Thursday, February 12, 2009

Breathtaking


From Advertising Age:
"Over the past 24 hours, adland has been abuzz about 'Breathtaking,' a 27-page document purported to be the thinking behind Arnell Group's recent revamping of Pepsi-Cola's logo. Littered as it is with marketing jargon, images of yin-yangs, mobius strips and Da Vinci's Vitruvian man, you'll maybe wonder whether Michael Phelps wasn't the only one hitting that bong."
This is beautiful. The creative process is a many splendored and mystical thing, but if the end result is dumb, it may have been a waste of time. I hate the new Pepsi logo. Twenty-seven pages to justify tipping the old logo on its side? I think it looks lop-sided and sloppy. It’s asymmetry at its awkward worst.

But is the document real, or an advertising hoax? Read it in PDF form here. It's embarrassing to see "Pepsi Introduces Breathtaking" on a timeline that includes Euclid, Pythagorus and Descartes. This can't be real. If this is what it looks like -- a tremendously arrogant ad man's sketchbook -- then it's sad that it got out.

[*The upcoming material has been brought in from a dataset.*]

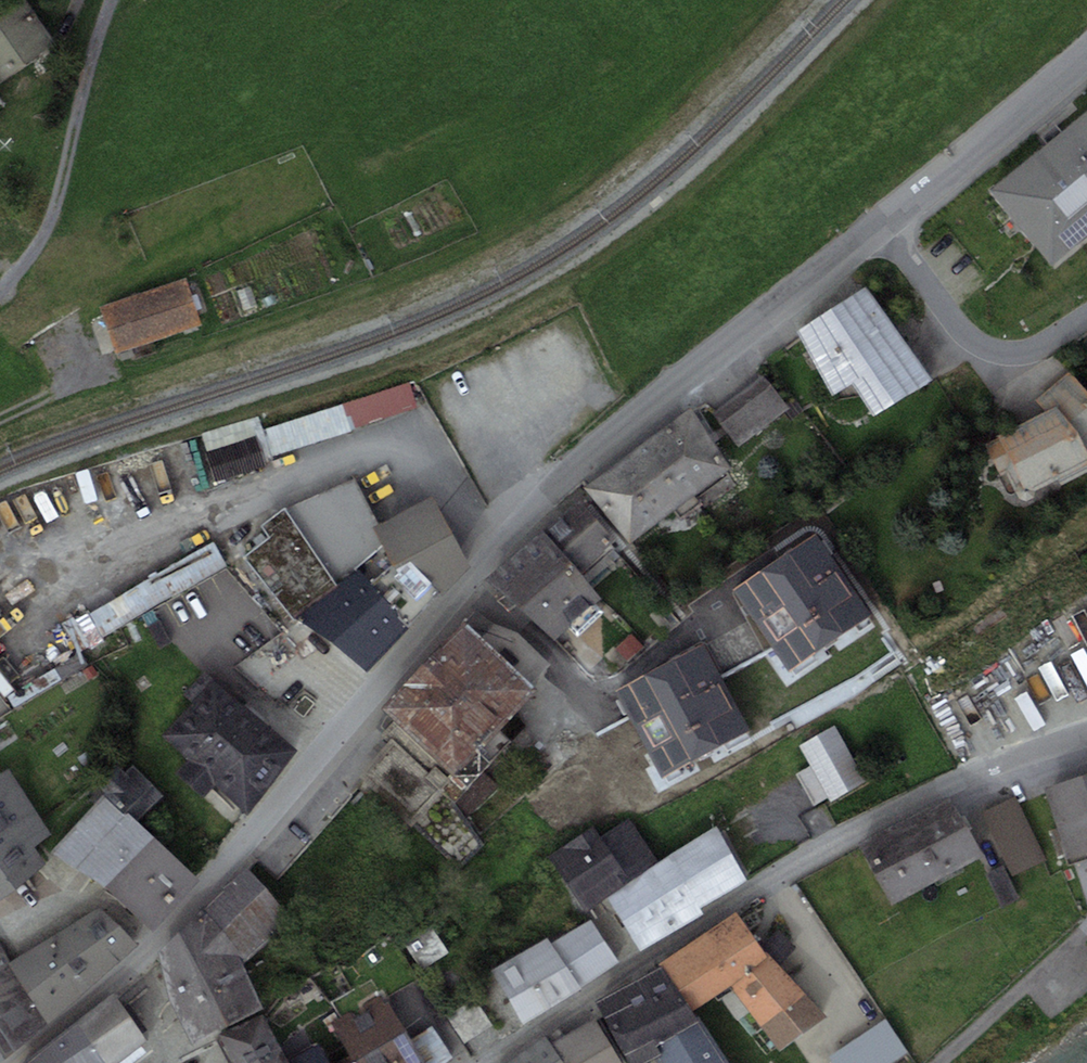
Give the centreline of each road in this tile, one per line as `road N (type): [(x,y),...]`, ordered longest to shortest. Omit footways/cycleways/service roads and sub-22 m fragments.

Maybe that's exactly what it is. Here's Ad Age's Rupal Parekh on that ad man, Peter Arnell, the head of the Arnell Group:
"Consider this is the same person who just last month compared a 3-D Super Bowl spot created by his agency to as historic a moment as Thomas Edison's invention of motion pictures. Of course, then there's this:

'When I did the Pepsi logo, I told Pepsi that I wanted to go to Asia, to China and Japan, for a month and tuck myself away and just design it and study it and create it,' Mr. Arnell said earlier to Ad Age. 'There was a lot of research, a lot of consumer data points ... and dialogue that I had with the folks at Pepsi, consumers and retailers. We knew what we were doing.'"
Then again, Charles Rosen of the ad agency Amalgamated said to Ad Age: "Anyone who has ever spent any time in the halls of Pepsi would sympathize with Peter."

2 Comments:

Anonymous Anonymous said...

Switch the red and blue to green and it looks like the Girl Scouts of America logo.

4:24 PM  
Anonymous Anonymous said...

I think it's their interpretation of the Obama campaign logo. Twenty seven pages is an impressive length for any form of self promotion! Cool post, I am enjoying your blog.